I was fortunate enough yesterday to just sit in front of the television set and cry. If I had still been in the news business, I would have been forced to run around, gathering facts in an attempt to get the story ... the whole story ... the story that can never be told. As it was, I could just sit in front of the TV and ask nothing and say nothing ... and cry. No pretenses necessary.
In Newtown, Conn., a 20-year-old man opened fire in a grade school. By the time the shooting stopped, 27 people were dead, 20 of them school children between the ages of five and ten. The nation and the news business swung into action. Parents, if they were anything like me, wanted to puke and scream both at the same time. Even the president of the United States, Barack Obama, seemed reduced to honest tears, as if playing president were nothing when compared to the violent death of a child, of which he has two.
On the television, the event was inescapable, every channel filled with frantic repetitions ... as if, by repeating in sonorous tones what was at first flimsy information, the whole story could be told, the explanations could gel, and the bits of an exploded world be put back into the bite-sized, well-organized morsels that guide less saddened times.
Lounging on the couch last night, watching TV, my son seemed to get it. "When do you think it will be over?" he asked. He did not mean that he was irritated because some favorite program had been preempted, but rather that he sensed there was something incomplete and repetitive and human and false in trying to 'make sense' of it all. "Two or three days," I guessed, "with maybe a couple of days of gun-control posturing."
I felt lucky to cry. When there is nothing to be said, why say anything? What's the matter with tears ... wracking, gut-wrenching, consuming tears? Tears are like music -- they reach to the furthest corners of the universe without ever lifting a finger.
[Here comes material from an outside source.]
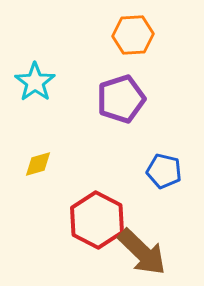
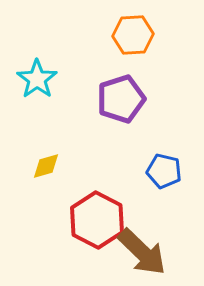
cyan star: moved 2 px right, 3 px up
yellow diamond: moved 8 px right, 2 px down
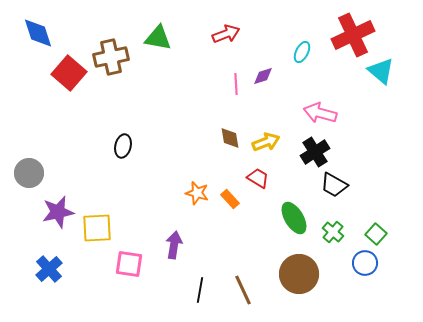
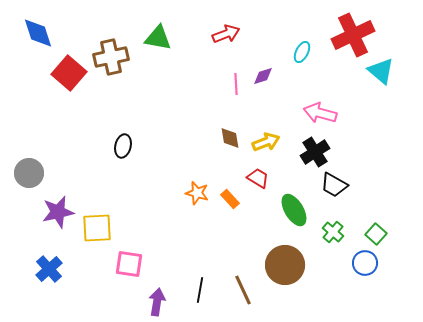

The "whole story?" Don't get me started!
Once upon a time, whether in myth or reality, the woman Gotami cradled her dead baby in her arms and went to Gautama (the man referred to as the Buddha) for help. Please, she begged, bring my baby back to life. When Gautama said he could not do that, Gotami just begged some more ... please, please, please! The grief was too huge, too consuming ... there had to be a way to fix it ... please, please, please! Gautama was not unkind, but he was truthful: There was nothing he could do. And still Gotami begged. Finally, Gautama made a suggestion: He told Gotami to bring him some mustard seed from a house in which no one had died.
On the surface, it is hard not to imagine that Gotami heard this suggestion as a quid pro quo: You bring me some mustard seed and I will revive your baby. But it is also hard not to imagine that Gotami herself knew how fruitless her request was ... no one returned from the dead and she knew it. Whatever her state of mind, Gotami took up Gautama's challenge and set out to beg for mustard seed. In house after house, residents were more than willing to give her a few mustard seeds, but when she asked if anyone had died in the house, they looked at her with incredulity ... of course someone had died here. On and on she went, begging and begging. And over and over the reply was the same. And finally she let the truth strike home and, returning to Gautama, she said simply, "Enough with the mustard seed. Give me the teachings."
Tears are strange. On the one hand they are wracking and precise exemplar of what cannot be spoken. There is nothing bite-sized about them. They are as true as true can be and, on the other hand, they speak the truth and tell the whole story without ever turning on the TV. To say they "cleanse" is more bite-sized bullshit, another attempt to control and limit what cannot be controlled and limited -- the whole story....
You know ... the one that doesn't end.